Вечеринки для Зигги были нормой жизни. Он жил высоко в Голливудских холмах, и к дому его вели петляющие дороги, ограждённые эвкалиптами. Это был дом в колониальном стиле — три этажа и шесть комнат. Ослепительно белые стены, красная черепичная крыша, внутри — белые стены и железные притолоки, стальные чёрные канделябры, двери и лестничные перила с причудливыми орнаментами. Посреди внутреннего дворика, в тени пышных растений, в поросшей мхом раковине плескался фонтан. С этим звуком было легко засыпать. Проезжая вверх по дороге, можно увидеть теннисные корты. С террасы на первом этаже открывался вид на большой, голубой бассейн. По ночам, со стороны моря сверкали огни Лос-Анджелеса.

Жизнь была как на съёмочной площадке. Столь же многолюдной. Знаменитые лица незнакомых людей — в основном незнакомых, просто знаменитые имена — писателей, продюсеров, режиссёров.

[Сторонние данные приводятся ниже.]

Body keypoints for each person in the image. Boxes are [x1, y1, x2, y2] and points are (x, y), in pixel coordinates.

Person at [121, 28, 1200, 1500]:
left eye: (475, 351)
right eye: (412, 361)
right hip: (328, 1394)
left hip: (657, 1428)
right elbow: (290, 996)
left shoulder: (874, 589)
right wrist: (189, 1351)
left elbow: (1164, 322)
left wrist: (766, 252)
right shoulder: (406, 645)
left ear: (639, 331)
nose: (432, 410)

Зигги представлял Джуита всем этим людям по порядку, однако большинство их не замечало этого. Те же, кто замечал, рано или поздно пытались затащить его в постель, мужчины равно как и женщины. Сперва их внимание и лесть вызывали у него счастливый испуг — они расхваливали его внешность, его манеры, его приятный глубокий голос, его речь. И он соглашался позавтракать с ними до тех пор, пока не понял, что соглашаясь, даёт им повод думать, будто он станет с ними спать. Спать он с ними не собирался, потому что зависел от Зигги.

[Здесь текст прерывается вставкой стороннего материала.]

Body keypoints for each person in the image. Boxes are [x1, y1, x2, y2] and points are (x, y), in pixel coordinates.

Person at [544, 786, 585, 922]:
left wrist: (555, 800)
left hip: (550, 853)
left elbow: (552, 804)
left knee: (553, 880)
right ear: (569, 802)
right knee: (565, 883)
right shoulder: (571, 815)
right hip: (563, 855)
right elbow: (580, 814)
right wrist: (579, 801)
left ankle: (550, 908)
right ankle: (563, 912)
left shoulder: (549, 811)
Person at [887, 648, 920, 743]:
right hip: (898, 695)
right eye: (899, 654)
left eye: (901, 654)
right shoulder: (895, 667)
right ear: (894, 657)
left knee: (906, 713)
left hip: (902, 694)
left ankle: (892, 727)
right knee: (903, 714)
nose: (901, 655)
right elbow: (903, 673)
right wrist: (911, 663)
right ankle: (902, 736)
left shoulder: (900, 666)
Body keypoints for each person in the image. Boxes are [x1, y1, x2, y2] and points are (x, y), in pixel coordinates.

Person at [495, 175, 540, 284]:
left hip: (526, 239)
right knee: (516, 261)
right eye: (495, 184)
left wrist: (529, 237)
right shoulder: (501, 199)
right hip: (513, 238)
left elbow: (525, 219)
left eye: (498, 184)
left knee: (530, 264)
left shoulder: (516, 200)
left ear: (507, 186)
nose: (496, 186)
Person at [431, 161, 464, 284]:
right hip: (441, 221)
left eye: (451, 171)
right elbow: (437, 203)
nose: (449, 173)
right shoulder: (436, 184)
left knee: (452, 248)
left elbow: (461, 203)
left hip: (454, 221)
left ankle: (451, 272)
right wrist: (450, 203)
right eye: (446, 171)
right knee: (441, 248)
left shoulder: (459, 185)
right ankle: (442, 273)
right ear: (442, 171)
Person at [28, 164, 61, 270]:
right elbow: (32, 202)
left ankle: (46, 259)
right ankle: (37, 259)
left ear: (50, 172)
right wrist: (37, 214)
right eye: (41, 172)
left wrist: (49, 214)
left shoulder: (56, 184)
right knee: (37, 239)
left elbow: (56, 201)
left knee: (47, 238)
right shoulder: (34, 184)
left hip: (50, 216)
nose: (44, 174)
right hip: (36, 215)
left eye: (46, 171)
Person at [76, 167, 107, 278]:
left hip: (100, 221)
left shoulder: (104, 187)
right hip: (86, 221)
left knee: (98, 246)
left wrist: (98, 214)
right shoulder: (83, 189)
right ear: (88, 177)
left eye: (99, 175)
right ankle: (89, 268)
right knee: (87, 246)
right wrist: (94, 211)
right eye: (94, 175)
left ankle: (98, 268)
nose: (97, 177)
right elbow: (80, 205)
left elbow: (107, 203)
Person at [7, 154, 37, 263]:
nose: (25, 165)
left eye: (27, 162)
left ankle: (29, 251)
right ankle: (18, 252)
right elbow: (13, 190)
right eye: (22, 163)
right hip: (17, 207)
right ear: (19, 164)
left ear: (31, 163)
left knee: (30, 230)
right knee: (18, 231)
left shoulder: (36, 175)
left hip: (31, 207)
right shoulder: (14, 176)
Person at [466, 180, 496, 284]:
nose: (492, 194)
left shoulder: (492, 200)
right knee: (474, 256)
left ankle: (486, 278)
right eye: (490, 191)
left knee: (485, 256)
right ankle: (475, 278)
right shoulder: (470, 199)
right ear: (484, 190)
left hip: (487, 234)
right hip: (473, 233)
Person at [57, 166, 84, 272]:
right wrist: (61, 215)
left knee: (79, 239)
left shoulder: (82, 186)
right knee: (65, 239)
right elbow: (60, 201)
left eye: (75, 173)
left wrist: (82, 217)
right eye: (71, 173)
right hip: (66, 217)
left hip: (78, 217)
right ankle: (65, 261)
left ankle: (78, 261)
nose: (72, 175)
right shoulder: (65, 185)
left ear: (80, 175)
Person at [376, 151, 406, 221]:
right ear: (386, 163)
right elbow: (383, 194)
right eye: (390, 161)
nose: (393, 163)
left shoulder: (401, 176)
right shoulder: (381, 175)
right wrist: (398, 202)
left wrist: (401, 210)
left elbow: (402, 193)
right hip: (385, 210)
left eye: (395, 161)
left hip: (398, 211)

Зигги вёл непростую жизнь. Гораздо больше внимания он уделял бесчисленному потоку гостей, нежели Джуиту. Всё остальное время, помимо завтраков, ленчей, обедов, коктейлей и вечеринок после спектаклей, он проводил у телефона, улаживая сделки, обсуждая условия контрактов, утверждая или отвергая сценарии, смещая режиссёров, которые пришлись не по нраву звёздам, устраивая путешествия для своих клиентов. Как это ни банально, но Зигги иной раз и вправду лежал в цветастых надувных плавучих конструкциях и с середины бассейна диктовал письма секретарше, сидевшей за столом под зонтиком у края бассейна. Иногда за полночь звонил телефон, и Зигги покидал своё место рядом с Джуитом. Приезжала машина. Зигги часами сидел внизу с каким-нибудь плачущим клиентом, пьяным, больным, уколовшимся или же попросту грустным. Держа его за руки, бормоча тёплые слова.

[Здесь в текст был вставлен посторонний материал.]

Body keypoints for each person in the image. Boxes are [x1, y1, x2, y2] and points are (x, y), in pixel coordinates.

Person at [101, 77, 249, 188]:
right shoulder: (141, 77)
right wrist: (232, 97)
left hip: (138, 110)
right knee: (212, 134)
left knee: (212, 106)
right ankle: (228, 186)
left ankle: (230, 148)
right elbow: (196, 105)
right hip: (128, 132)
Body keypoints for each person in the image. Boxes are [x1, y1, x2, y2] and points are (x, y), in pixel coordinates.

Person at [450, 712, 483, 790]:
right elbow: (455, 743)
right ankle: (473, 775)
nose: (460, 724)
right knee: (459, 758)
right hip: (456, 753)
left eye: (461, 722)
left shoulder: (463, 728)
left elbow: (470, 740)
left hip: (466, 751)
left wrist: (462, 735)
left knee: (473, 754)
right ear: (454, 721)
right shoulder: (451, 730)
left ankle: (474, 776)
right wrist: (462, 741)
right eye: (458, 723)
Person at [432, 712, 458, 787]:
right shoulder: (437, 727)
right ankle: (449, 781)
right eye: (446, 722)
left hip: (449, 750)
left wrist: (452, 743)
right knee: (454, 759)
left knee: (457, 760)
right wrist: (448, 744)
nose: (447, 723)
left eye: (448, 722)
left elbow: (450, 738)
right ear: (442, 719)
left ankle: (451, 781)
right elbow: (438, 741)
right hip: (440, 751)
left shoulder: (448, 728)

По утрам он выезжал в контору. Кроме того, он много путешествовал. Иногда он приглашал с собой Джуита, а иногда забывал даже предупредить его о том, что куда-то едет. Джуит мог и сам об этом узнать от секретаря. Или от повара, толстой пожилой мексиканки, которая напоминала ему Магдалину из далёкого детства. Зигги пренебрегал им, но в то же время Зигги нашёл его, он кормил его, одевал и дарил ему нежность, когда находил время. Поэтому Джуит держался подальше от красивых людей, которые хотели с ним спать. Он слушал музыку или радио, сидел в комнате с кинопроектором и смотрел старые фильмы, плавал в бассейне или просто загорал у воды. Читал, впитывал солнце. У Зигги было много друзей, и он позволял им пользоваться бассейном и теннисными кортами, когда им захочется. Если кто-нибудь приходил один в белом и с ракеткой в руках, Джуит играл с гостем в теннис. Если не приходил никто, Джуит брал велосипед Зигги с большими красными колёсами и отправлялся на пляж. Там он смотрел на прибрежных птиц и ел привезённых с собой омаров. Или просто катался — по холмам, каньонам, шоссе.